Writers & Lovers(53)



The panic feels loud as hell in my head, like being next to a speaker at a concert. I turn back on the light and try to read. The words remain words. I can’t hear them. I can’t lose myself in them. A friend in college once said that she didn’t understand how people read for enjoyment. She couldn’t see or feel anything beyond the words. They never transformed into anything else but the sound of her internal voice reciting sentences. She concluded she had no imagination whatsoever. I wonder if I’m losing my imagination. This fresh fear is ice-cold. Never to be able to read or write again. But really, what does it matter? Two more rejection letters came this week.

I spend the night that way, passing through layers of anxiety, humiliation, and despair. Somewhere close to dawn I lose some consciousness. It isn’t sleep exactly, but I have to think of it as sleep because it’s all I ever get anymore.

When the sun comes up, I surrender and go out running. It has to be a long one, because Oscar and the boys are taking me to play miniature golf. John never forgot my boast that I could beat his father, and today is the day I have to live up to it.

It’s cold, the coldest morning yet. There’s already traffic on Beacon, and I have to wait for the light. The river is flat steel, the sun not high enough to hit it yet. I’m still running in shorts because I don’t have sweats, and after a few miles I lose feeling in my thighs. I run to the Watertown Bridge and come back on the Cambridge side. I pass the tall gray hospital with its stacked rows of windows. On the lower floors you can see flowers on some of the sills. Bless them, my heart seems to say. Bless them all. And my throat closes from the thought of people dying in those rooms and their loved ones losing them, and I have to stop running to suck in enough air.

When I get back, a man and a woman are peering into my windows.

‘Can I help you?’

They whip around. The man sticks out his hand. ‘Chad Belamy. Belamy Realty. You must be the writer.’

The writer. Adam is using me to add some clout to his garage.

‘Jean Hunt.’ She’s my age, but her hair is shellacked in place, and she wears a gray suit, stockings, and pumps, all on a Sunday morning.

She asks about the neighborhood. From her tone and the way she phrases her questions I know she thinks I’m younger than she is. I tell her it seems like a mix of families and empty nesters.

‘And you pay to live in there?’ she says.

‘It’s a very desirable location,’ Chad Belamy says, urging me with his eyes to agree.

‘It’s not as bad as it looks from the outside. You’re welcome to come in.’

She and Chad share a look. ‘No need,’ she says. ‘I’d start from scratch.’ She looks at the yard on the other side. ‘It’s a smaller lot than I’d expected. But it might be all I can afford.’

Adam has listed the property for $375,000. And then she’ll have to build a house on it. All she can afford.

She asks me what kind of writing I do, but I say I have to shower before a friend comes over and excuse myself.
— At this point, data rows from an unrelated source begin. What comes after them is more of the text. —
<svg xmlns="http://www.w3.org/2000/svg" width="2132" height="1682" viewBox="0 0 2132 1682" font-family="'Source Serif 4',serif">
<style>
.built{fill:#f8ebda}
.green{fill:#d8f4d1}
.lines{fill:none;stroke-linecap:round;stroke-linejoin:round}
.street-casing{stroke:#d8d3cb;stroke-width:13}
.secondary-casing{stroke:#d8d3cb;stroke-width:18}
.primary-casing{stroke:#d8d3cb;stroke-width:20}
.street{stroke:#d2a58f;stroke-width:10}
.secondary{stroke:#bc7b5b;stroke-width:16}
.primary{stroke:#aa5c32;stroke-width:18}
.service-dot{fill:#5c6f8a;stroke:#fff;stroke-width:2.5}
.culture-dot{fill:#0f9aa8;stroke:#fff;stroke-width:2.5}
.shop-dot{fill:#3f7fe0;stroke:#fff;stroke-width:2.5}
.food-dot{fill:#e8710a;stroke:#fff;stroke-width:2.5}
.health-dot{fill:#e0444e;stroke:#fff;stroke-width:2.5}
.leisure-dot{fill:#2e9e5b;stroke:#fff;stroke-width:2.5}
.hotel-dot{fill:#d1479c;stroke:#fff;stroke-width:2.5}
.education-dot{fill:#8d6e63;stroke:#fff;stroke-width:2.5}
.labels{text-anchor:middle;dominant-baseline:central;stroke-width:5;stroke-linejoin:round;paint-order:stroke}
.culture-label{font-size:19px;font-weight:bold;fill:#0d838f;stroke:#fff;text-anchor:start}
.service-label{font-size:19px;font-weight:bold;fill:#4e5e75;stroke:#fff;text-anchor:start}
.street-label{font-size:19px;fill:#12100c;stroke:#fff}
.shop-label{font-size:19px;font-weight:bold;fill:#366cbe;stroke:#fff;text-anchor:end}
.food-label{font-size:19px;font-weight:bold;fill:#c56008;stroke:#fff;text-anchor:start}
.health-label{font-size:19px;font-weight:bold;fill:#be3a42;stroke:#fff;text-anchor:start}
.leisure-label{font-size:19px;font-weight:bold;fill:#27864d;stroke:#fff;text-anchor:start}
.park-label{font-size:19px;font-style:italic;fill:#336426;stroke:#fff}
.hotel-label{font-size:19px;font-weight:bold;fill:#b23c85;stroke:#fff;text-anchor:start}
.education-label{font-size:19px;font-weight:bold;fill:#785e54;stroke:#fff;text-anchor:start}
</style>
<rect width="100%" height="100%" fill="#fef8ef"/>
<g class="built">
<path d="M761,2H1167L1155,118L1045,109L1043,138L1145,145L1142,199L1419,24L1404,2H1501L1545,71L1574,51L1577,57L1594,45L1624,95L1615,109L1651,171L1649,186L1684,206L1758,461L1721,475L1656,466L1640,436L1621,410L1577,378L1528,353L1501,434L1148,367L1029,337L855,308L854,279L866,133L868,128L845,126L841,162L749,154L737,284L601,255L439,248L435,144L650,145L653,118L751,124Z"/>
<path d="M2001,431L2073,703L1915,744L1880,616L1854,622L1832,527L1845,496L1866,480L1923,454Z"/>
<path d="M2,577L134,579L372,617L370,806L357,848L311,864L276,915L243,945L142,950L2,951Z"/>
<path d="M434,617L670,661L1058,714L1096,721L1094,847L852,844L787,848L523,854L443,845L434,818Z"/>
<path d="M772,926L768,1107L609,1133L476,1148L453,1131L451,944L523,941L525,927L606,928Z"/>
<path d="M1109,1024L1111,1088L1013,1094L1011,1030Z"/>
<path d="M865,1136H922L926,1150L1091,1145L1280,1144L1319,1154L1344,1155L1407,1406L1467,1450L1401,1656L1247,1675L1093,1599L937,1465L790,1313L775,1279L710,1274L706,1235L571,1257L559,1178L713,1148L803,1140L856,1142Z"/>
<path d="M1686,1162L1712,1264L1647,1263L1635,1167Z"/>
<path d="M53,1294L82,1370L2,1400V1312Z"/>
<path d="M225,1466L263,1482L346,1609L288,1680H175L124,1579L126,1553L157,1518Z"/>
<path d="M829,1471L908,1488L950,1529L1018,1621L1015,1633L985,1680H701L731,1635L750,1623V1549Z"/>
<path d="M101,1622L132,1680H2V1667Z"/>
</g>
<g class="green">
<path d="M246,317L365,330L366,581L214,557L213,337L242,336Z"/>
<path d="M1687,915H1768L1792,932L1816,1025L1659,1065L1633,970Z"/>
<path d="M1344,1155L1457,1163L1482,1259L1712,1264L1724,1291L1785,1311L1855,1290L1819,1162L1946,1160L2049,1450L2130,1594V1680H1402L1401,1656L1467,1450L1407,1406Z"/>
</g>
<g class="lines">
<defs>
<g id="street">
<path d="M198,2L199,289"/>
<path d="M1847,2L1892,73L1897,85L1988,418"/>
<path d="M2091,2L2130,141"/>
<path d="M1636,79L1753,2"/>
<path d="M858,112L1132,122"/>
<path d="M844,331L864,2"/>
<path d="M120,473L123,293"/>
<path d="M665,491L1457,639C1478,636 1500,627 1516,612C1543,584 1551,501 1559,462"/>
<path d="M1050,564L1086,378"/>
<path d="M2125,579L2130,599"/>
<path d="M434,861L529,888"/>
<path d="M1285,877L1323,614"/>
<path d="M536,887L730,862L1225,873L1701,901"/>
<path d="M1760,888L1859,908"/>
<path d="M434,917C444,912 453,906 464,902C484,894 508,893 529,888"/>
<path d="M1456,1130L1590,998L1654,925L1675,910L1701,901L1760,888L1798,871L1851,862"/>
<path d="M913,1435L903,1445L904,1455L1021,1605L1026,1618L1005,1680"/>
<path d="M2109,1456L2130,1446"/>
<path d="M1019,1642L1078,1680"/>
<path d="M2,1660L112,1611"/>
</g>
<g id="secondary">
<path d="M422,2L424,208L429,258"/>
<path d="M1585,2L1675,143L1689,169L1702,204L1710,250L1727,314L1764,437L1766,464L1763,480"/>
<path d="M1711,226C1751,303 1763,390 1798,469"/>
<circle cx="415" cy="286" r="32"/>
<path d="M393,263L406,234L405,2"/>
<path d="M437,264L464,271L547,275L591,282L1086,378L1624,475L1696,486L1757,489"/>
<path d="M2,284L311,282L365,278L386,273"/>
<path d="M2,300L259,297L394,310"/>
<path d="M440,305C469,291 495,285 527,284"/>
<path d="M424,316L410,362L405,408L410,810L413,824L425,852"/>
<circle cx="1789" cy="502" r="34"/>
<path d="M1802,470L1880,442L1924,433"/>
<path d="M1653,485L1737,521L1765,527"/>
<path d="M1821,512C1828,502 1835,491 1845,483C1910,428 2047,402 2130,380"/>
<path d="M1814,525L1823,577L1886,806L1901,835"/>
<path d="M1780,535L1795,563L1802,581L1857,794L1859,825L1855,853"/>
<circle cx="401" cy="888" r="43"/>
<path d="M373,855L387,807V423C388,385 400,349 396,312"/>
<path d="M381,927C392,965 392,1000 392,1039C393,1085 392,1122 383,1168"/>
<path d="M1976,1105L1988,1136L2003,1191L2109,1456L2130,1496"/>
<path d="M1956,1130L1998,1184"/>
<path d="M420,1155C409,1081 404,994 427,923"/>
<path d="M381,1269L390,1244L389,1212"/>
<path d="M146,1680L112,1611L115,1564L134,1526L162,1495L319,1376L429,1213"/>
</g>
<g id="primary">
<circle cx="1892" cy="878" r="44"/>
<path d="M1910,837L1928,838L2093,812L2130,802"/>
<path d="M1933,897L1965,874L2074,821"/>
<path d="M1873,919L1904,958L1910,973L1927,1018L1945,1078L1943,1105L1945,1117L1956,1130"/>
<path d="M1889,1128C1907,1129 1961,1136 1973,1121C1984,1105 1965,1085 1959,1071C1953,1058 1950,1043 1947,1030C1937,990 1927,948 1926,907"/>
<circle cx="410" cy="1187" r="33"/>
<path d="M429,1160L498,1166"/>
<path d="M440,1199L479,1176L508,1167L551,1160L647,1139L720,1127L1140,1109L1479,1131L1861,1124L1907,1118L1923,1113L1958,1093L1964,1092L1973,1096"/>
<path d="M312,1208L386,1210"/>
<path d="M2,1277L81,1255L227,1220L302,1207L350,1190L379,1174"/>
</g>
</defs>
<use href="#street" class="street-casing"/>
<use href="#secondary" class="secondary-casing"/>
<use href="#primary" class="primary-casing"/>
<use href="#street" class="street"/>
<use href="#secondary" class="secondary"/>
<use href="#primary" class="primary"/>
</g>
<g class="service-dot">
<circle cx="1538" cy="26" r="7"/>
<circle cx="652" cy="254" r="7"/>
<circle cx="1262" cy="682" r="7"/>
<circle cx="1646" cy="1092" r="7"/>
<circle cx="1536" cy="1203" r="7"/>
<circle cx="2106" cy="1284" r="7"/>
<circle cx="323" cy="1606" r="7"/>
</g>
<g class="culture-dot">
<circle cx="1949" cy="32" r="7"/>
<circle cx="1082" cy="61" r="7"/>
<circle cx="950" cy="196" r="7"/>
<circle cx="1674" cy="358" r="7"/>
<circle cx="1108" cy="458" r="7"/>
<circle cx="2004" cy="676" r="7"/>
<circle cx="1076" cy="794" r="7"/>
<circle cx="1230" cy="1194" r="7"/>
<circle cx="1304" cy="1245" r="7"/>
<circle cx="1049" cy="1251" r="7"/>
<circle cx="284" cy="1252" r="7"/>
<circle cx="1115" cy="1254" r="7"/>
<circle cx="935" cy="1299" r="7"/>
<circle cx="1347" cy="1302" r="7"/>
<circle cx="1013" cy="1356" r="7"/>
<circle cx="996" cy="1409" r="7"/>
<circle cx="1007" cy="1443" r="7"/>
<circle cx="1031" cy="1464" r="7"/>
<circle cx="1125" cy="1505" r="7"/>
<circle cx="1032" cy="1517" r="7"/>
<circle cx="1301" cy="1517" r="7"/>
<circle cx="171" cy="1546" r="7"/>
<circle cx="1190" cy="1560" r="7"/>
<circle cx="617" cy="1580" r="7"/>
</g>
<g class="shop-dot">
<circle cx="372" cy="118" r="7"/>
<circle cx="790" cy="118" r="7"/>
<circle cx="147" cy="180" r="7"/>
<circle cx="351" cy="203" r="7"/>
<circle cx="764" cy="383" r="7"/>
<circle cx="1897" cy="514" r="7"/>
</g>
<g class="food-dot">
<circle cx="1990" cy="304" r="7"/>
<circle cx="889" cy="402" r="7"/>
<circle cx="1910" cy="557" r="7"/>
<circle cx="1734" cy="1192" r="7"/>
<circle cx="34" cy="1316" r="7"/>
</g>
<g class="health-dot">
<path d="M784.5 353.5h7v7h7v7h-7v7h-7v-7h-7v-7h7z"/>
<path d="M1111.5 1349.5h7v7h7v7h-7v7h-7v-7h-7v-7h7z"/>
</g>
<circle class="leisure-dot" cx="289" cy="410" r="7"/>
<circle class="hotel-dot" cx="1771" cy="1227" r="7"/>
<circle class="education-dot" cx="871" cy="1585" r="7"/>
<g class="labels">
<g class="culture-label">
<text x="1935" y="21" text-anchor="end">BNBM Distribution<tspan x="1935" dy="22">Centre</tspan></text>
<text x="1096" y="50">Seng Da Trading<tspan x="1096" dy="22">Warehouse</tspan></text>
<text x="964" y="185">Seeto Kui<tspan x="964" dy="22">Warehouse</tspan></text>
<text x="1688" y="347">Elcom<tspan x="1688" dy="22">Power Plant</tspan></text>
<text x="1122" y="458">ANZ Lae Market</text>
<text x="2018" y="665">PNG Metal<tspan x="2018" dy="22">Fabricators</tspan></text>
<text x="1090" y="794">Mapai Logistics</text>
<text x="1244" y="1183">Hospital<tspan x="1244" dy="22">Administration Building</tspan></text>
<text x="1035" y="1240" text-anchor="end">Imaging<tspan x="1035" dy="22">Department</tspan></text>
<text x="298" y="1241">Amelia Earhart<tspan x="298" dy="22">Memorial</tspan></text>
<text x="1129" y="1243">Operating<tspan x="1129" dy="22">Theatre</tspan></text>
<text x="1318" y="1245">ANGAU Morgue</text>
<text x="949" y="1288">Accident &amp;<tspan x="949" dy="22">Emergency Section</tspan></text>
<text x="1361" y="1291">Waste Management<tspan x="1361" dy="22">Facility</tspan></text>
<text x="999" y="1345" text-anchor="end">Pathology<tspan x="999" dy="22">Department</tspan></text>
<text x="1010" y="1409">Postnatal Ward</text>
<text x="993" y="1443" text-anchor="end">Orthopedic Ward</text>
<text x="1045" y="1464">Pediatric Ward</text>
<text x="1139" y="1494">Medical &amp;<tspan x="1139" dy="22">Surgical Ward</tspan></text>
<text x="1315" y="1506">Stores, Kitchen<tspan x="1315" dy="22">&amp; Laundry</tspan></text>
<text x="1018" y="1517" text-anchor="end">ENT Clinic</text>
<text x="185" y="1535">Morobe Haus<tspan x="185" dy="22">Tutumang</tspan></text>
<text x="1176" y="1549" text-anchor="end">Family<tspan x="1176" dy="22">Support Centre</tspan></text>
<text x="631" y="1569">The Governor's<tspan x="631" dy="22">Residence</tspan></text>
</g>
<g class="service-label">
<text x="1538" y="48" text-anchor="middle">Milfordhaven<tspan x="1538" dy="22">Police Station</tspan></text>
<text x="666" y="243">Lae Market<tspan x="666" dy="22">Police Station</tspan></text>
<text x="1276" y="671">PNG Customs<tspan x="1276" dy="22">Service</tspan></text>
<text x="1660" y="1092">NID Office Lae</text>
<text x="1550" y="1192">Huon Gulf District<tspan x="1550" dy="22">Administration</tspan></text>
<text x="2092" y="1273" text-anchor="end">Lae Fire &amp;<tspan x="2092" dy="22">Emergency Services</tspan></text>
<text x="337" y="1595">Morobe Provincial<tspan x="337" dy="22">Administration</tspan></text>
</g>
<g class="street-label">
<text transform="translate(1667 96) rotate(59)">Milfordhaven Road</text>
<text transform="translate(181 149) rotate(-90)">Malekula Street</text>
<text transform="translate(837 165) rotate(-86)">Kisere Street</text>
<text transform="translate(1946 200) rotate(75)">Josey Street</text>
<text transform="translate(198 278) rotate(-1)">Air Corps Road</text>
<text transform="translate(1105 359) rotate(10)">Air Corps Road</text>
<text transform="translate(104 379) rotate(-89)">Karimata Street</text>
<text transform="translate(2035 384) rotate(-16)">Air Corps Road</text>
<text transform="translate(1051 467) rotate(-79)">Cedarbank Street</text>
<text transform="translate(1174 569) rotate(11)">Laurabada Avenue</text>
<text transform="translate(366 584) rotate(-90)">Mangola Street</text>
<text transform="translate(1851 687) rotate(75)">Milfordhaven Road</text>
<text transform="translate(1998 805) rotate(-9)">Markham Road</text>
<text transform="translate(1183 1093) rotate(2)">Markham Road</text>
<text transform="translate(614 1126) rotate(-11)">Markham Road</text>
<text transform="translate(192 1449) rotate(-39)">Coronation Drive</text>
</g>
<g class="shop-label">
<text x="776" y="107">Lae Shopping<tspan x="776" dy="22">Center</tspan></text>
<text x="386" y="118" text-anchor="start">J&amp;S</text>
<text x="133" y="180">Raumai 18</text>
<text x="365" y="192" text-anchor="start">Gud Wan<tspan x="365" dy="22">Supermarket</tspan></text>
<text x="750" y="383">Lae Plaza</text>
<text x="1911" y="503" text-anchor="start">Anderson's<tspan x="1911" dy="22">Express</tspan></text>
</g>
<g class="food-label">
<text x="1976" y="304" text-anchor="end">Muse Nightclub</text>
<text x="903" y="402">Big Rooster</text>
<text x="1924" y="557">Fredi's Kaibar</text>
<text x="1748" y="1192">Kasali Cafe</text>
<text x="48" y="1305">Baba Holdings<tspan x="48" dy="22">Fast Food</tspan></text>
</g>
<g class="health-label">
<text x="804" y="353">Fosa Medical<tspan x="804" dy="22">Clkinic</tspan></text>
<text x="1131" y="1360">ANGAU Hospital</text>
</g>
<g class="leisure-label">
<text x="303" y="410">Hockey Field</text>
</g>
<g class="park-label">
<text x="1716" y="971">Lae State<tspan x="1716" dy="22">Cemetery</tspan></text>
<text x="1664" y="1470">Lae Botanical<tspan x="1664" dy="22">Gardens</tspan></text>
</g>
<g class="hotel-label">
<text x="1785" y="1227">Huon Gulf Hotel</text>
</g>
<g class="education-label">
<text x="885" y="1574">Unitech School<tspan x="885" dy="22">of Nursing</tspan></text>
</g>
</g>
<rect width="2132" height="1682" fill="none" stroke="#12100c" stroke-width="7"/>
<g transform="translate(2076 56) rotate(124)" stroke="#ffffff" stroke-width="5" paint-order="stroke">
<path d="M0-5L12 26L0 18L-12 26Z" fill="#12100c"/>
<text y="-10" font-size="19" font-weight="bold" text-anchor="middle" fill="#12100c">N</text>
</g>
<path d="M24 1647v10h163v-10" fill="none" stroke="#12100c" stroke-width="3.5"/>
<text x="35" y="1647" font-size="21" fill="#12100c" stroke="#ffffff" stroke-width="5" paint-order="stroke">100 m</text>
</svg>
That conversation eats away at the protective coating the run gave me, and I’m feeling pretty jagged when I get in Oscar’s car.

Jasper’s crying. I ask what’s wrong and he shows me his hand, his tiny smooth hand with a fresh bloody scrape across it.

‘Oh my God. What happened?’

Oscar bounces a flat hand covertly near the steering wheel, trying to signal that I should lower my voice.

‘Oscar, he has this gash across his hand.’

The hand bounces more emphatically.

John starts shrieking.

‘What’s going on?’

‘He hit me first. He hit me in the eye!’ John screams.

His face is so red it’s hard to tell, but I think I see a purplish bruise to the side of his left eye.

I turn to Jasper. ‘Did you do that?’

Jasper wails a long incomprehensible sentence.

‘Casey, please turn around,’ Oscar says. ‘You’re just inciting them.’

‘Inciting? They’re clobbering each other back there. You need to pull over.’

He laughs. ‘If I pulled over every time they beat on each other we’d never get anywhere.’

‘Oscar, he’s bleeding.’

‘I mean it,’ he says sharply. ‘They’ll be fine.’

I don’t like his tone of voice, but after a few miles they both stop crying. They are laughing about a dog in a pink coat and booties Oscar points out.

Then I start to smell something revolting.

‘God, what is that?’ I try to put down the window but the child locks are on.

There’s giggling from the back seat. Oscar smiles into the rearview. I wheel around.

‘It’s him,’ John says, pointing to his brother. ‘It’s him.’

Jasper gives me a big smile. Then the smell gets even worse.

‘That is so gross. It’s like poop mixed with rotting seagull.’

They all laugh. I’m not trying to be funny.

‘Please let me put down a window.’ I’m trying so hard not to swear in front of them.

‘Someone left her funny bone at home today,’ Oscar says.

‘Someone forgot to take her giggle medicine,’ John says.

Oscar unlocks my window. I lower it and stick my head out as far as it will go.